• DATA PROVIDED:
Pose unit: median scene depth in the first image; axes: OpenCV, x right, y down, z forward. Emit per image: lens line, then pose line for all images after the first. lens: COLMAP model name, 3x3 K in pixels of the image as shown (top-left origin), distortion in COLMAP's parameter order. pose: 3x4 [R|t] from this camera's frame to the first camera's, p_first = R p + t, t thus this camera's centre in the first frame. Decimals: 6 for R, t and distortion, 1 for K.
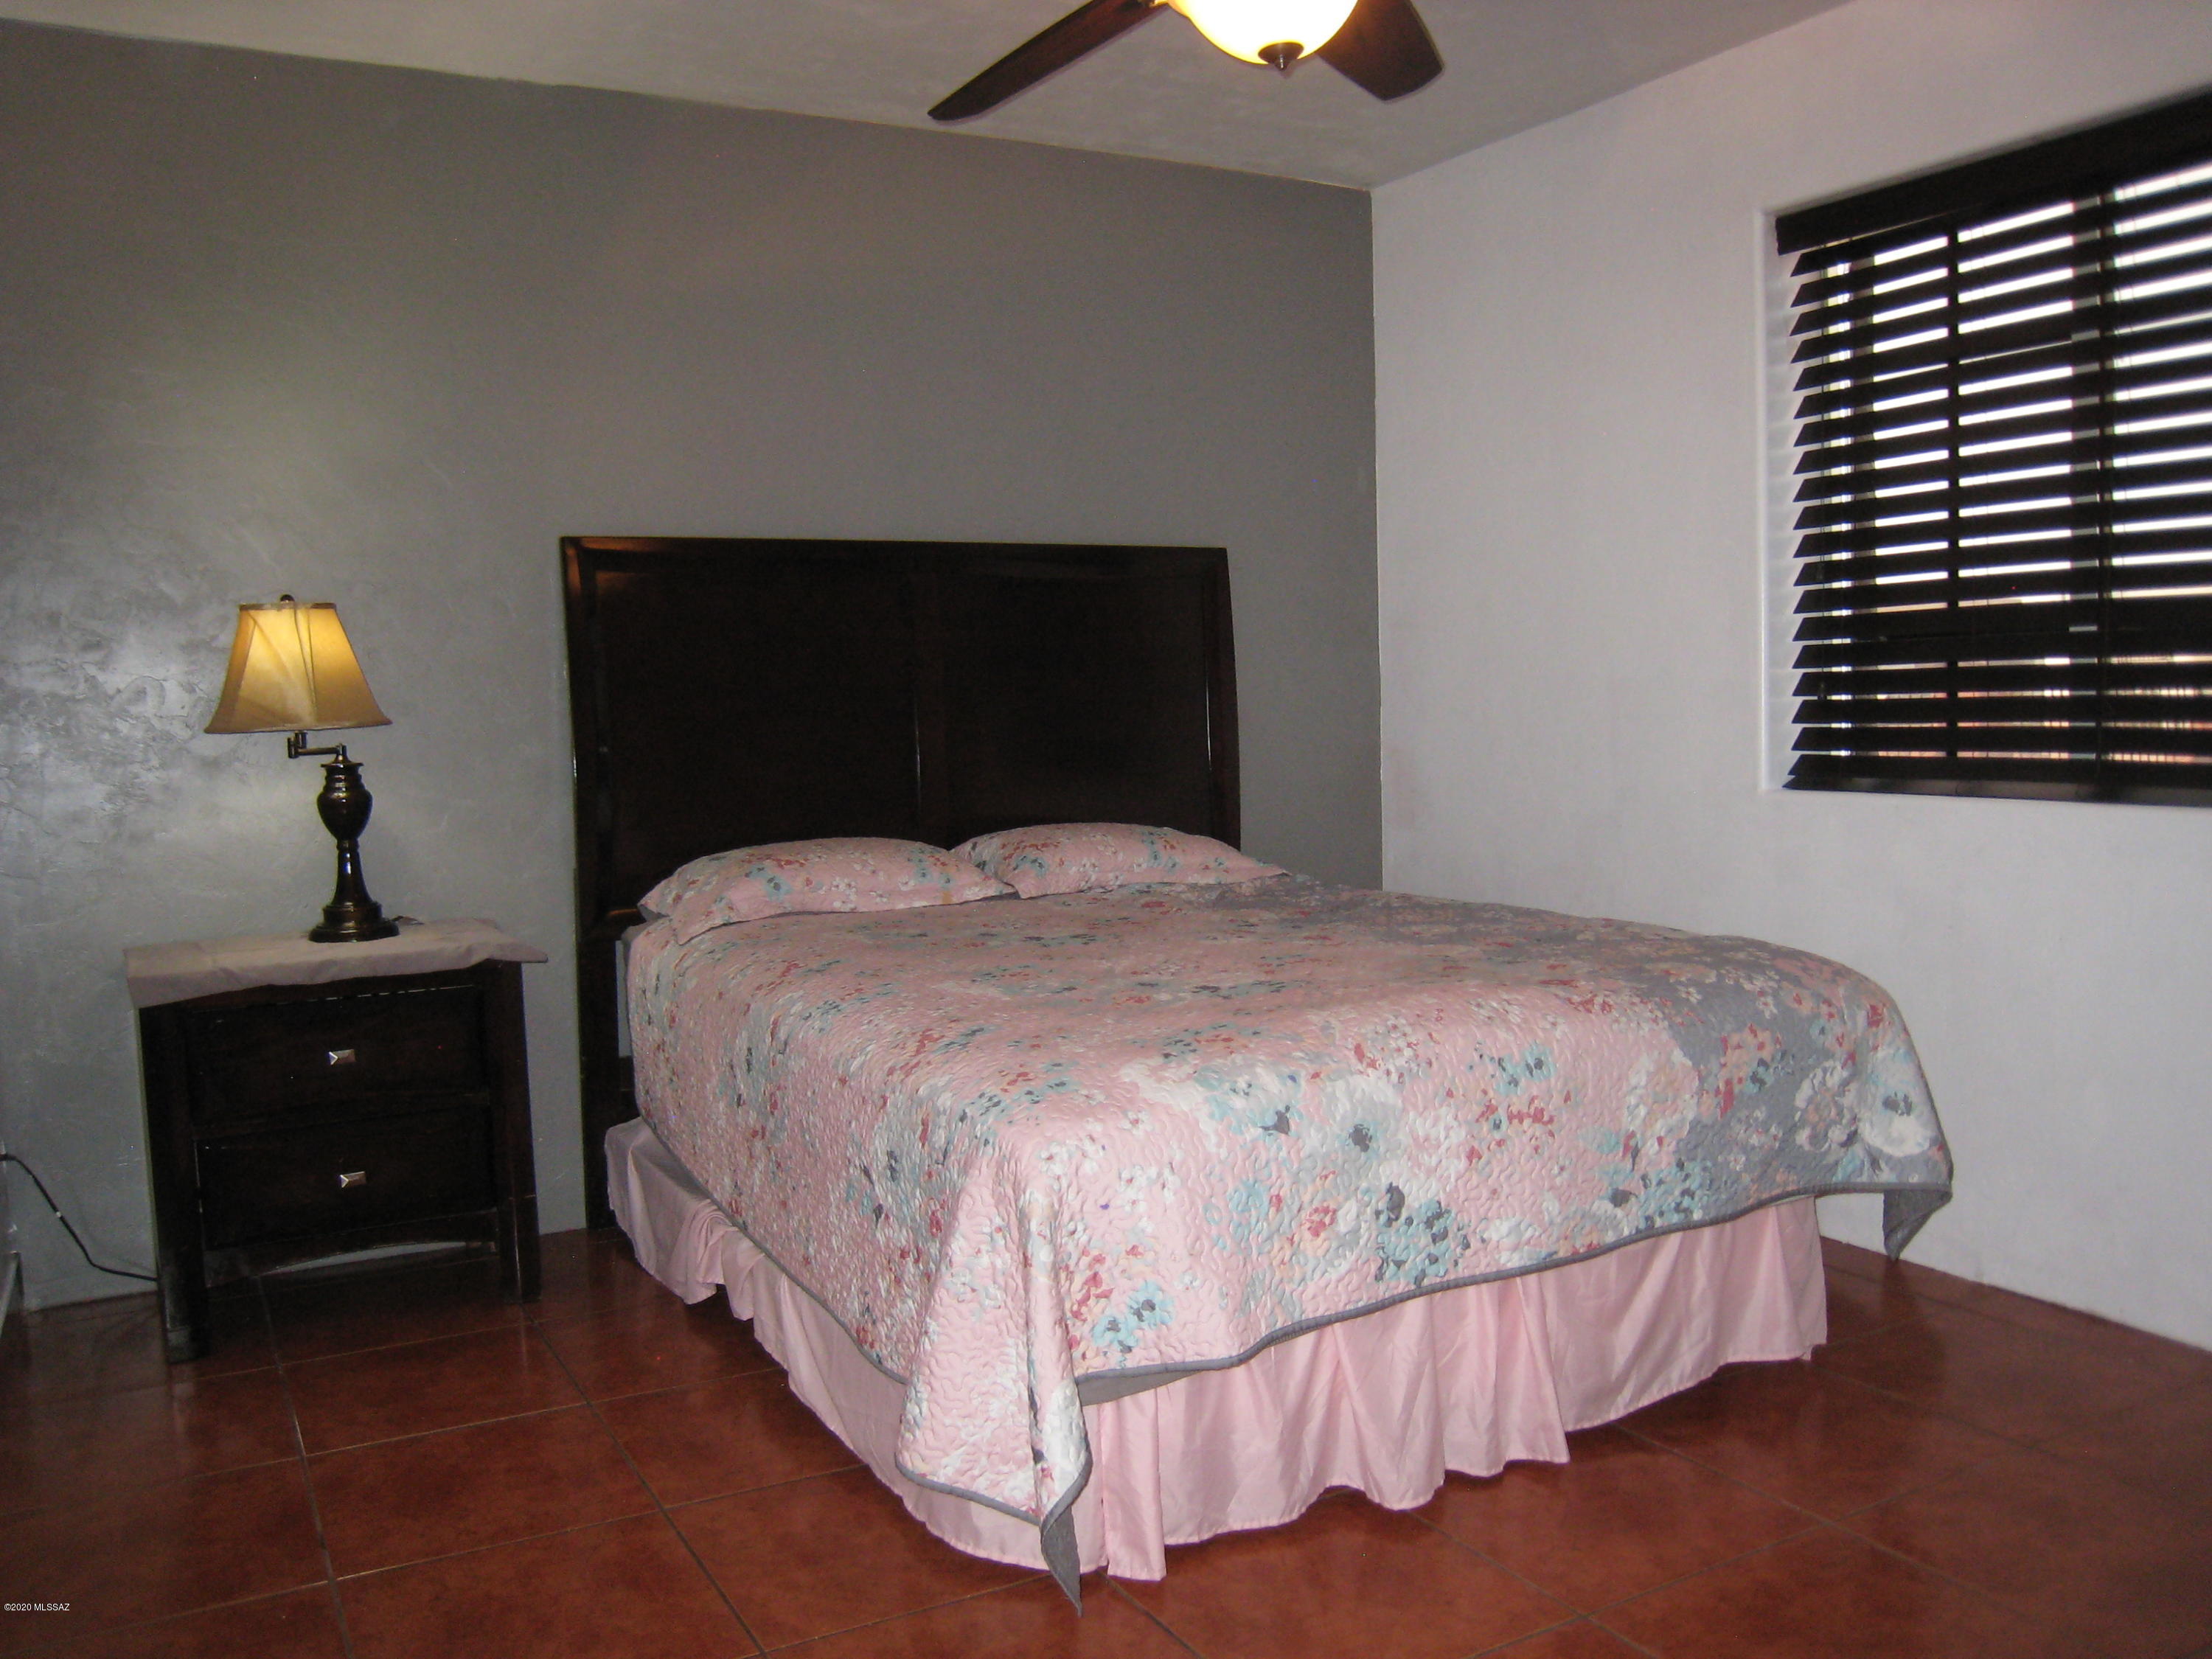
lens RADIAL K [[1776.8, 0, 1100.1], [0, 1776.8, 834.2], [0, 0, 1]] dist [-0.113925, 0.005252]
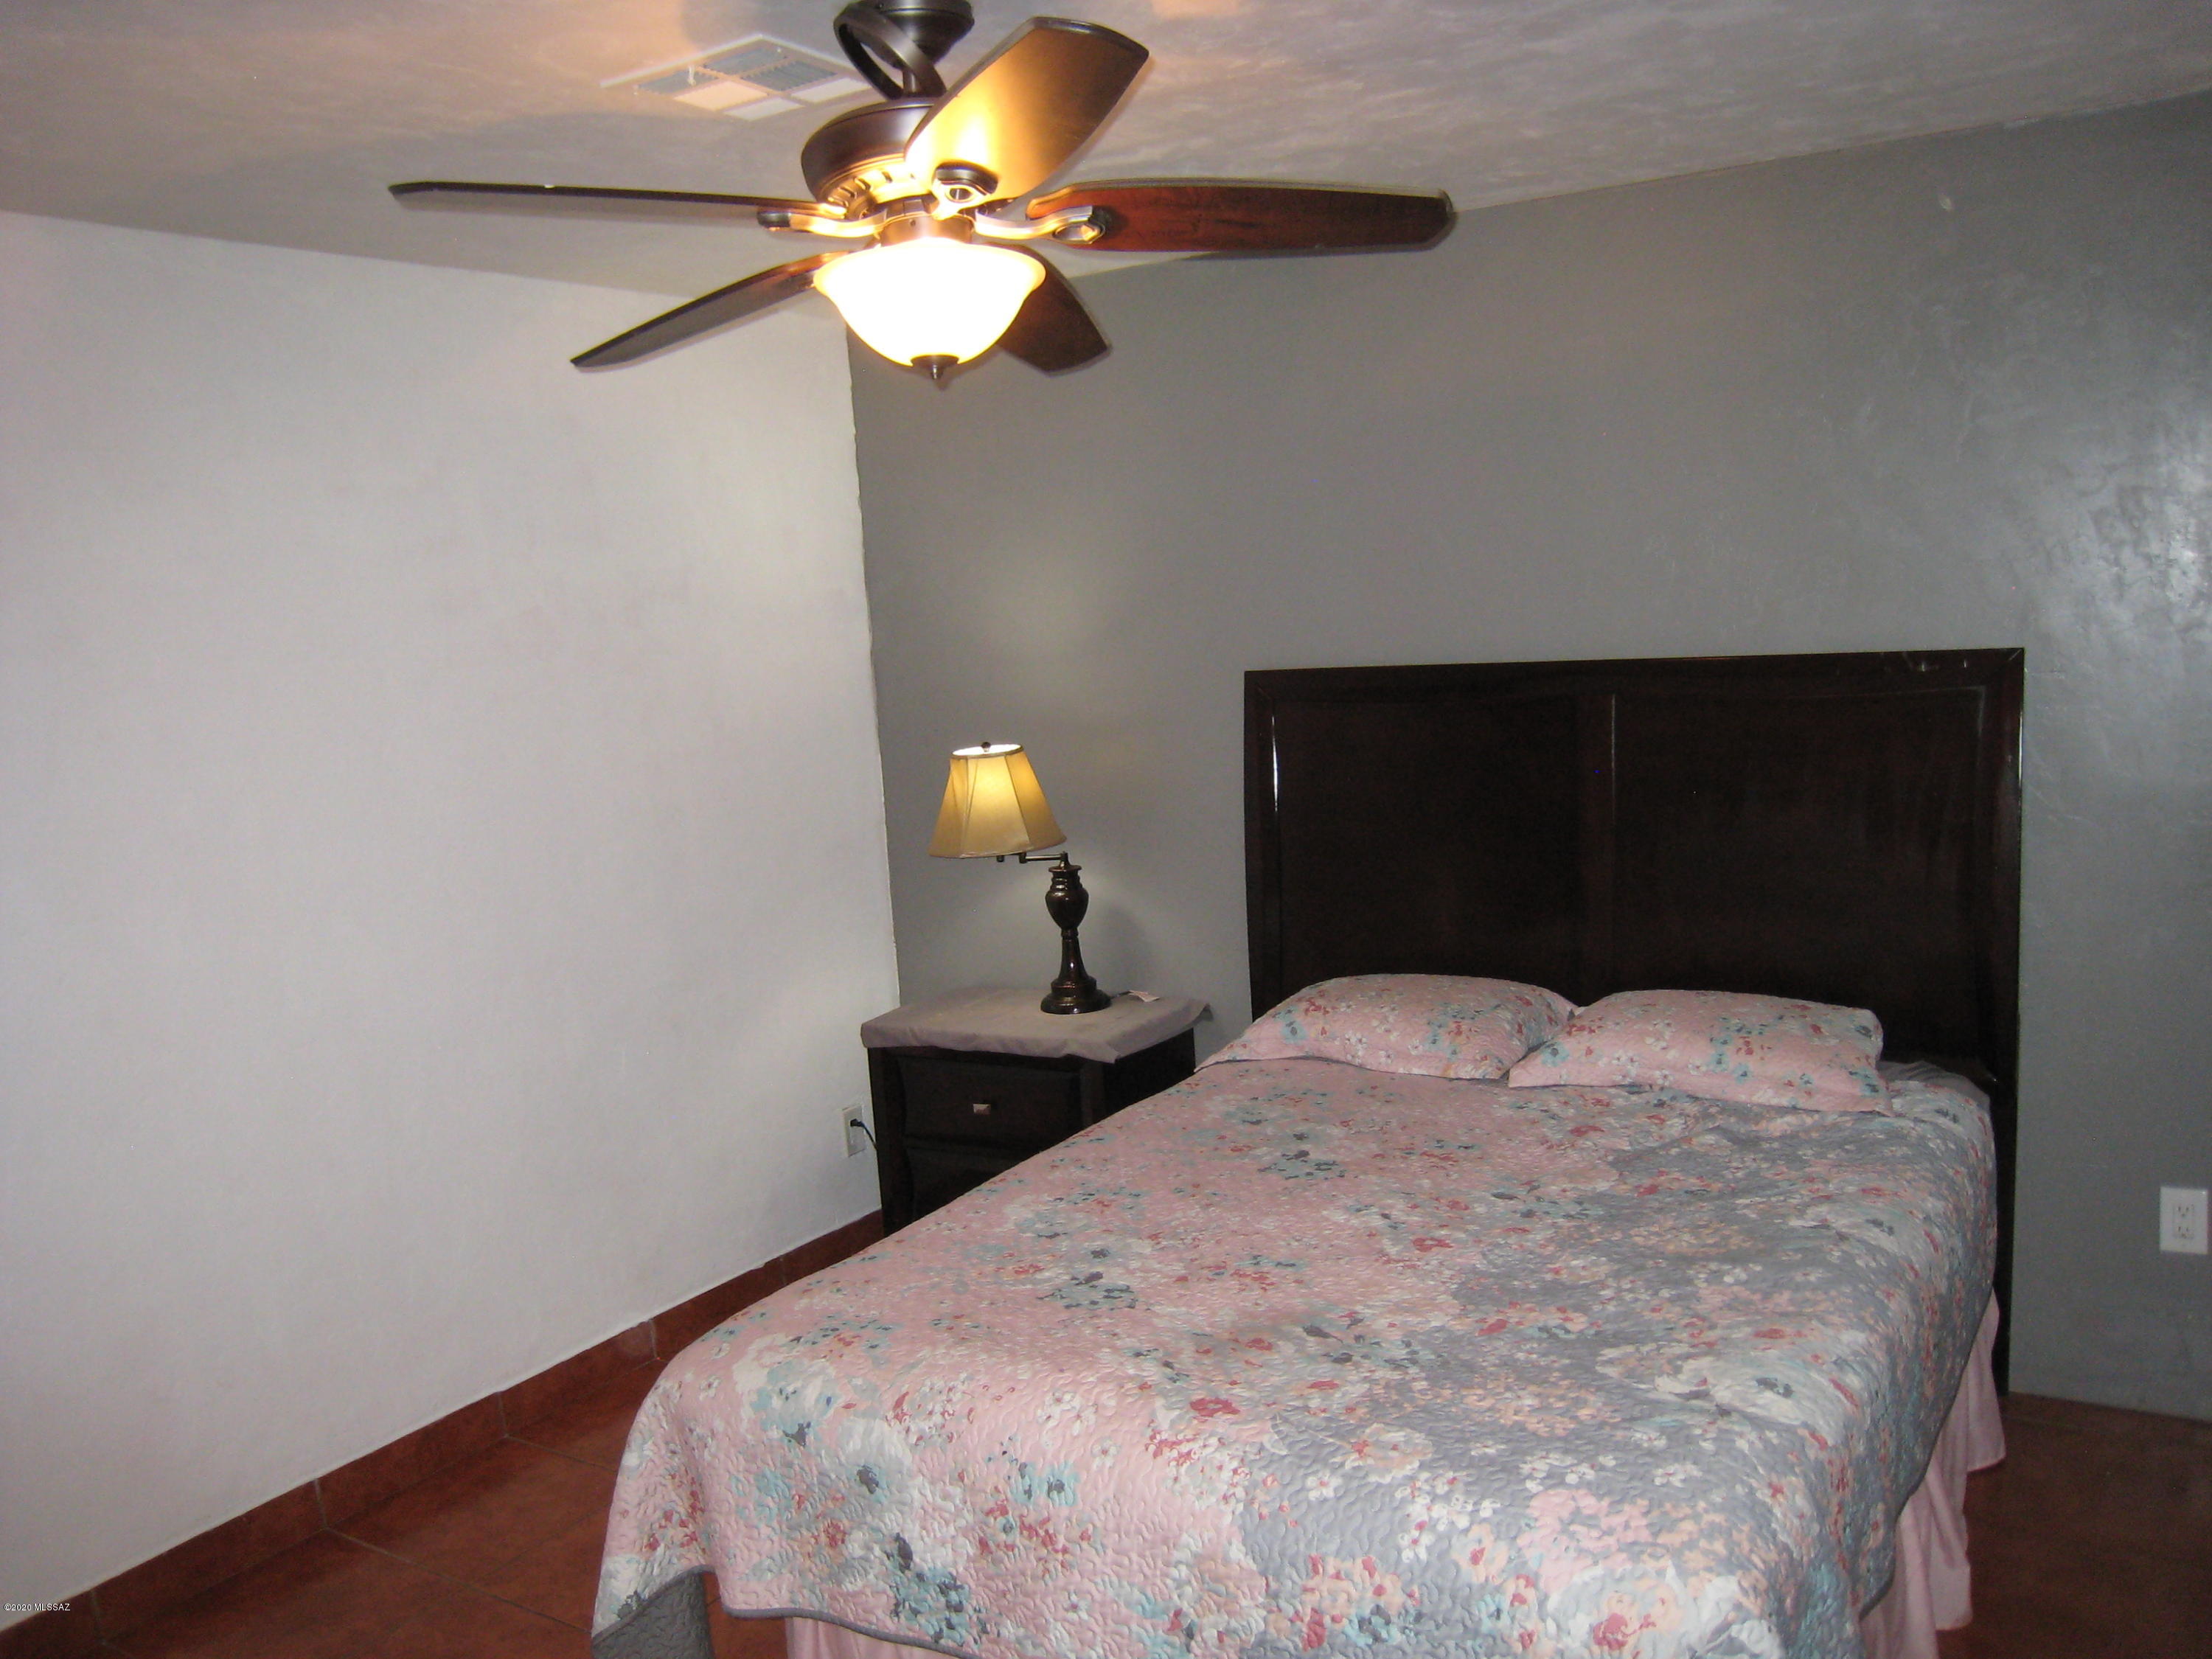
lens RADIAL K [[1776.8, 0, 1098.7], [0, 1776.8, 819.8], [0, 0, 1]] dist [-0.113925, 0.005252]
pose [[0.499671, 0.093082, -0.861199, 0.673310], [-0.020495, 0.995202, 0.095674, -0.199386], [0.865973, -0.030155, 0.499182, 0.391690]]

• THE TASK:
Please copy every line above word for word, leaving the pictures out of your answer.

• OUTPUT FOR THIS EXERCISE:
Pose unit: median scene depth in the first image; axes: OpenCV, x right, y down, z forward. Emit per image: lens line, then pose line for all images after the first. lens: COLMAP model name, 3x3 K in pixels of the image as shown (top-left origin), distortion in COLMAP's parameter order. pose: 3x4 [R|t] from this camera's frame to the first camera's, p_first = R p + t, t thus this camera's centre in the first frame. Decimals: 6 for R, t and distortion, 1 for K.
lens RADIAL K [[1776.8, 0, 1100.1], [0, 1776.8, 834.2], [0, 0, 1]] dist [-0.113925, 0.005252]
lens RADIAL K [[1776.8, 0, 1098.7], [0, 1776.8, 819.8], [0, 0, 1]] dist [-0.113925, 0.005252]
pose [[0.499671, 0.093082, -0.861199, 0.673310], [-0.020495, 0.995202, 0.095674, -0.199386], [0.865973, -0.030155, 0.499182, 0.391690]]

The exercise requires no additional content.